The 53rd annual Kentuck Festival of the Arts took place over the weekend at Snow Hinton Park, away from its usual location in Downtown Northport, showcasing over 270 artists.
The location was changed after the city and Kentuck Art Center failed to reach an agreement related to the festival’s funding.
Among these artists were Abigail Brewer, Carol McCrady and Francesca Charley. Each represented a different style, ranging from painting to fabric arts, and they were only a few of the talented creatives featured at Kentuck this weekend.
Abigail Brewer
Brewer is a first-year MBA student and can often be seen selling her art at the Tuscaloosa Farmers Market and across the Tuscaloosa community. She creates mixed-media paintings, using oil or watercolor and often layering her works with fabric and gold leaf. Brewer said the use of both materials connects her to her Chinese heritage and relates to her past as a dancer.
“I grew up loving the language, the music, and also looking at art and being inspired by that,” Brewer said. “I danced with Alabama Ballet for a bit, and that really shaped how I paint people and think about movement and expression. Those are my two guiding lights.”
Brewer has been practicing her style of art for about five years and has been selling her work for three. While she was an undergraduate student at the University, majoring in international studies and minoring in Chinese, she decided to take a drawing class.
“What I envisioned in my brain could be possible if I knew how to do it, and that’s what got me hooked,” Brewer said, referring to the full-time drawing and foundations instructor.

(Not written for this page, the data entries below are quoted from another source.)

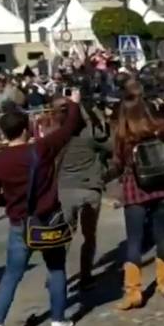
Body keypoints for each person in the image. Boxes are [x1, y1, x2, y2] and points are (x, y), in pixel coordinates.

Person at [0, 92, 82, 326]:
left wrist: (12, 202)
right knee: (56, 269)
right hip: (48, 218)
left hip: (19, 223)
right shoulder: (42, 148)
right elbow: (69, 127)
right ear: (27, 128)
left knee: (11, 275)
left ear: (4, 133)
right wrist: (75, 102)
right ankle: (58, 321)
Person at [113, 95, 164, 311]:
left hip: (135, 188)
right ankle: (163, 282)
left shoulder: (124, 135)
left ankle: (133, 291)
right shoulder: (160, 128)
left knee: (134, 240)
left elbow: (118, 162)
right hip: (162, 184)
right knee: (161, 233)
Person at [52, 95, 111, 291]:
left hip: (64, 190)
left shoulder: (54, 135)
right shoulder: (89, 133)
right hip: (89, 188)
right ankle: (85, 275)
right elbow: (111, 146)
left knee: (63, 236)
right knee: (89, 236)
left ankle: (55, 275)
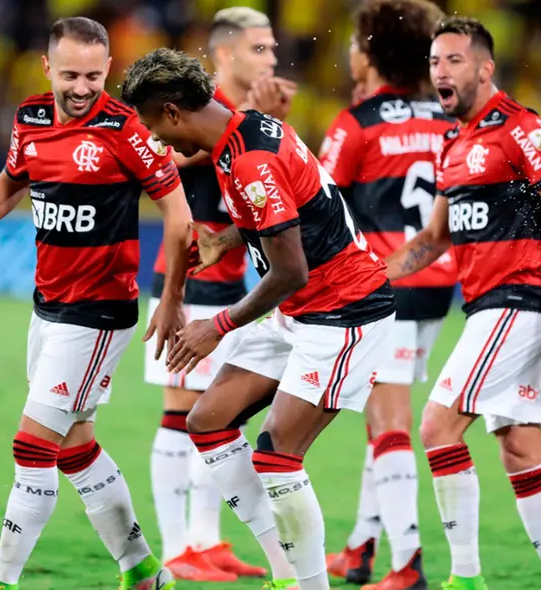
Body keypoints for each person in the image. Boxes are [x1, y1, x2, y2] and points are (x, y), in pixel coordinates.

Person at [121, 48, 397, 590]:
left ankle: (307, 583)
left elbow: (290, 268)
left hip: (344, 312)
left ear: (174, 112)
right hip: (302, 311)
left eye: (155, 126)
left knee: (276, 455)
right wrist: (226, 239)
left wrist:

Her work depicts fantastical scenes of nature or female figures drawn in striking poses. The fabric incorporated into her paintings is collected from her travels to places like Japan or when she visits her family in China. Her color palette is bold and vibrant, and a key element of her work is her attempt to capture ephemeral moments to preserve them forever.
Carol McCrady
McCrady is an artist from Madison, Alabama. For 40 years, she has created original works inspired by Celtic symbols, making papyrus sheets from scratch and drawing on them with ink and watercolor.
“I’ve gone to Europe and done a lot of research on ancient materials, and I learned how to prepare papyrus from some old French books during Napoleon’s time,” McCrady said.
Although Celtic art varies widely from sculpture to pottery, McCrady’s work is reflective of art made during the Medieval period, during and after the Christianization of Europe. Her designs vary from paintings of angels to calligraphy written in English. Many of her works involve an image bordered by Celtic knots, and she also creates illuminations inspired by manuscripts written by religious monks.
McCrady’s artistic journey began when she moved to southern Alabama with her two daughters in 1979. To provide for her family, she initially taught calligraphy at colleges and universities across the state. Her work comforted her after the loss of her daughter, Edien, in 1993.
McCrady is one of 12 artists this year to win Kentuck’s Merit Award.
Francesca Charley
Charley is not only a senior majoring in anthropology but is also a quilt-maker.
“I have been sewing since the age of 10. My grandmother was the one who started me quilting because I would spend every summer with her,” Charley said.
The practice has been passed down, originally beginning with her great-grandmother who needled scraps of fabric together in order to stay warm during the winter.
“To see it expand from survival to something as beautiful as it is today, it’s just a great progression. And I’m honored to be a part of it,” Charley said.
Her mother, Claudia Pettway Charley, is also an artist, and she works in collaboration with the Black Belt Treasures Cultural Arts Center, a nonprofit organization in Camden, Alabama.
According to its website, the center supports over 450 artists and works to economically revitalize Alabama’s historic Black Belt region. Charley and her mother’s quilts are made from a mixture of fabrics including cotton, denim and linen, and they are defined by bold colors.
“The thing I love about our quilts is that there is no rule to our designs. Other artists have rules and guidelines, but we don’t have that,” Charley said. “It’s really free and expressive.”